#### Required actions
1: From the speaker profiles, copy word for word the passage that begins at "Maria del Rio-Chanona" and stops after "at UNAM, Mexico.".
2: According to the speaker profiles, in what year did Karoline Wiesner join the School of Mathematics at the University of Bristol?

#### Extract provided
○ ○ ○ ○ ○ ○ ○
Speakers

Karoline Wiesner

Karoline Wiesner is Professor of Complexity Science at the University of Potsdam, Germany, and External Faculty of the Complexity Science Hub Vienna. With a PhD in physics from Uppsala University, Sweden, and after research fellowships at the Santa Fe Institute and the University of California, Davis, she joined the School of Mathematics at the University of Bristol in 2007 as Assistant Professor and the Institute of Physics and Astronomy at the University of Potsdam in 2021 as full professor. In the past, Karoline Wiesner has held Visiting Research Professorships at the Potsdam Institute for Climate Impact Research, at the Institute for Theoretical Physics at Lund University, and at the Niels Bohr Institute at Copenhagen University. She is the author of “What is a complex systems”, published with Yale University Press (2020).


Maria del Rio-Chanona

Maria is a JSMF Postdoctoral Fellow at the Complexity Science Hub Vienna. Her research draws from network science, natural language processing, and agent-based modelling and focuses on labour economics, the future of work, green transition, the economic impact of the Covid-19 pandemic and the Great Resignation. Maria has a PhD in Mathematics from Oxford University, where she was part of the Complexity Economics group of the Institute for New Economic Thinking at the Oxford Martin School. She has worked alongside international policy organizations, including the International Monetary Fund and the International Labour Organisation. Before her postgraduate studies, Maria did her undergraduate studies in Physics at UNAM, Mexico.


André de Roos

André de Roos is professor of theoretical ecology and external faculty member Santa-Fe (more info soon).


Fariba Karimi

Fariba Karimi has been a team leader in computational social science at the CSH Vienna and an assistant professor at the Department of Network and Data Science at CEU since March 2021. Fariba received her PhD degree in physics and computational science from Umea University (Sweden) in 2015 and was a PostDoc at GESIS – Leibniz Institute for Social Sciences in Germany. Fariba’s research focuses on computational social science, the emergence of biases and inequality in networks and algorithms, and modeling human behavior. Her recent research revolves around the topics of visibility of minorities in social networks, the impact of network structure on ranking and recommender algorithms, and disparities in academia and its impact on under-represented groups. She combines statistical analyses of large datasets of online interactions with computational models, agent-based modeling, and network analysis. In 2022, Fariba together with a team of international researchers was awarded an EU Horizon grant to study multi-criteria fairness in AI systems.
○ ○ ○ ○ ○ ○ ○
[Records from a collection]
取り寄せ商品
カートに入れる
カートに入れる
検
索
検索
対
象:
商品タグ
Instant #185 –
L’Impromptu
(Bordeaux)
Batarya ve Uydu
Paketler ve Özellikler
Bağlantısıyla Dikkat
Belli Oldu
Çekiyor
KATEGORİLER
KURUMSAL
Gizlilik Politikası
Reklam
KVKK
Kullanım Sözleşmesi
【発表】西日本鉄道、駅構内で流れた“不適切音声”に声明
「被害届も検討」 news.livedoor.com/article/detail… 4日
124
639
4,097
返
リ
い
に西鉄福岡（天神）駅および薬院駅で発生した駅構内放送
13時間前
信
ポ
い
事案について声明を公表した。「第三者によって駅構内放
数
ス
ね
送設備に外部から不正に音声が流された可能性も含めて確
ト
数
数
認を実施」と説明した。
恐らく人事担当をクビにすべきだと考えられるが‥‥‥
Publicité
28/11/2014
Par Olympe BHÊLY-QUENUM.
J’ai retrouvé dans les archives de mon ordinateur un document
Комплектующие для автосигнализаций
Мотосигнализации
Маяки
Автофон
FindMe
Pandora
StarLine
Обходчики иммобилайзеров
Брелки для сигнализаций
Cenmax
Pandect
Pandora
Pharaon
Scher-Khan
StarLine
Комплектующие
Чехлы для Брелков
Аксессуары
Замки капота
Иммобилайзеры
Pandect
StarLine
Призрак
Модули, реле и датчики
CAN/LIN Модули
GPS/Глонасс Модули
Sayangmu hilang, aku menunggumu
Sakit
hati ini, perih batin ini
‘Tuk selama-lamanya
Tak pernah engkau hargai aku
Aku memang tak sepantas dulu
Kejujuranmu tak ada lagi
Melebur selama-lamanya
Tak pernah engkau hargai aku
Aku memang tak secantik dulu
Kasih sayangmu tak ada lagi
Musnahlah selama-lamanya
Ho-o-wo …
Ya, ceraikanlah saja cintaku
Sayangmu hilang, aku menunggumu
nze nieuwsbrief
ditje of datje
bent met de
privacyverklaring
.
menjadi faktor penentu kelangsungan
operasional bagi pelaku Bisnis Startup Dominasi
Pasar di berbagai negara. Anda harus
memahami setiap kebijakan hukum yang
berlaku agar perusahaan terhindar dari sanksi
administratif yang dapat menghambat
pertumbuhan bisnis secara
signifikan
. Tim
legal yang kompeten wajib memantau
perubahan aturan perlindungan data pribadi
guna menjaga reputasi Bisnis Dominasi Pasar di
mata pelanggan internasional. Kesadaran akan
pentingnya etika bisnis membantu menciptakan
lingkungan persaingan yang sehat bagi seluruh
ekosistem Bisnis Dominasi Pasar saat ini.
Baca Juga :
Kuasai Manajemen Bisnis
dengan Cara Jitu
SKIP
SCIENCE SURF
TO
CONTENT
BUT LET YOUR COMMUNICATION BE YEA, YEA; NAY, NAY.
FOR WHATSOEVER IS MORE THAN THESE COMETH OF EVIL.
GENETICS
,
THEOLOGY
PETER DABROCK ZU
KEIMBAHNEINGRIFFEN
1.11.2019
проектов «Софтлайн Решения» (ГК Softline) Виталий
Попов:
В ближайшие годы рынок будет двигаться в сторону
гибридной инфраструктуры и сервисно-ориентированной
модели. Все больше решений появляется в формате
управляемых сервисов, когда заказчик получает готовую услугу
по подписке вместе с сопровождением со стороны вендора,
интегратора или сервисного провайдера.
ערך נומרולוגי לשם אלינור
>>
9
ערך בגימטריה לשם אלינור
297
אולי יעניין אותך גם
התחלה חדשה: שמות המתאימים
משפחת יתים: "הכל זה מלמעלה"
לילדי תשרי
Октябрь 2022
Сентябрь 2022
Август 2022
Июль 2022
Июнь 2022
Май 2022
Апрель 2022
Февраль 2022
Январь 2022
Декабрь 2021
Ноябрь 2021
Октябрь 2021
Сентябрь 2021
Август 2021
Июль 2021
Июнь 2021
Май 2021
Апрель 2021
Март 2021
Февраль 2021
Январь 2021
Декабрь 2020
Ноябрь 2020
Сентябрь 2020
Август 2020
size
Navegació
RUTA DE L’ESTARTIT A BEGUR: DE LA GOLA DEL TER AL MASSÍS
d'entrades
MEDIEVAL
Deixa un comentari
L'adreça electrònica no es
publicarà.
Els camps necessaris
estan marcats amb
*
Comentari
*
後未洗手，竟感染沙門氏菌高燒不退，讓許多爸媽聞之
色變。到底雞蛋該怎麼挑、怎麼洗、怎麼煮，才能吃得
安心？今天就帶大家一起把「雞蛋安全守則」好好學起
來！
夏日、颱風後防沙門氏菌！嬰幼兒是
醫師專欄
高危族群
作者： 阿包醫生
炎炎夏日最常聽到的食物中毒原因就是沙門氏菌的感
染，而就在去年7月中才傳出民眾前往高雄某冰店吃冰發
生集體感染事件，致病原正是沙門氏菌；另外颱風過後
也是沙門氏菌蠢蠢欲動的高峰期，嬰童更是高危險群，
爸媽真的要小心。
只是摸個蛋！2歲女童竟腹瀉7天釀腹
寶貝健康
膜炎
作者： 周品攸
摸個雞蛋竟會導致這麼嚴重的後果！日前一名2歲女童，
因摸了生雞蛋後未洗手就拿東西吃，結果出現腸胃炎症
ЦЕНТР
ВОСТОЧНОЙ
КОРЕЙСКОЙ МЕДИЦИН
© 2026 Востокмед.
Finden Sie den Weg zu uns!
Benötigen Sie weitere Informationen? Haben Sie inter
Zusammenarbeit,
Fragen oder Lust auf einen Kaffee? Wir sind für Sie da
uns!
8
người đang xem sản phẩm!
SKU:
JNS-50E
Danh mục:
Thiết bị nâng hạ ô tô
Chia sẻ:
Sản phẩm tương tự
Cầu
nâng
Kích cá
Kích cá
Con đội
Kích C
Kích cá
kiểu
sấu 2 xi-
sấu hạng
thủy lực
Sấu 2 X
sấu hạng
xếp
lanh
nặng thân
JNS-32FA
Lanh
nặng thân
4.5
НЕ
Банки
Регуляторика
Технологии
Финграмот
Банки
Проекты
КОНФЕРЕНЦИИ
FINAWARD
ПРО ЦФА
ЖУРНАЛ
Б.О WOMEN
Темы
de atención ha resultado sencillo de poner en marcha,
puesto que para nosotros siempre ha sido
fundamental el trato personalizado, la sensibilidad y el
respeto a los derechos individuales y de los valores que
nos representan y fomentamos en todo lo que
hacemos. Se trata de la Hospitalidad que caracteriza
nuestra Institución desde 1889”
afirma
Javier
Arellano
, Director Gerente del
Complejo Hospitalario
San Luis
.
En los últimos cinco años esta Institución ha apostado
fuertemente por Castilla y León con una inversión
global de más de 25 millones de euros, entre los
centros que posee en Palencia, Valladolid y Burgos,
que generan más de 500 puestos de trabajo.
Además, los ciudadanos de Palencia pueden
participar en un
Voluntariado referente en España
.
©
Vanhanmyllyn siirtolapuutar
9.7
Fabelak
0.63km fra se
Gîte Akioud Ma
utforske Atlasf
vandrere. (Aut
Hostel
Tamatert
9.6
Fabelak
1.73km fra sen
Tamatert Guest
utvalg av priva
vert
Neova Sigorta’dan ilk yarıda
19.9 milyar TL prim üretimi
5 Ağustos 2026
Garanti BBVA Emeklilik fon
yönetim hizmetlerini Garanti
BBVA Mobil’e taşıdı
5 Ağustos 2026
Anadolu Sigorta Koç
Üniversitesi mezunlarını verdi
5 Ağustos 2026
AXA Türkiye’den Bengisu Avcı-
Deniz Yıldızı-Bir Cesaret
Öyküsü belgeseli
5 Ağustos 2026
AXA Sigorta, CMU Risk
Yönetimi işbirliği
○ ○ ○ ○ ○ ○ ○
#### Answers per task
1:
Maria del Rio-Chanona

Maria is a JSMF Postdoctoral Fellow at the Complexity Science Hub Vienna. Her research draws from network science, natural language processing, and agent-based modelling and focuses on labour economics, the future of work, green transition, the economic impact of the Covid-19 pandemic and the Great Resignation. Maria has a PhD in Mathematics from Oxford University, where she was part of the Complexity Economics group of the Institute for New Economic Thinking at the Oxford Martin School. She has worked alongside international policy organizations, including the International Monetary Fund and the International Labour Organisation. Before her postgraduate studies, Maria did her undergraduate studies in Physics at UNAM, Mexico.

2: 2007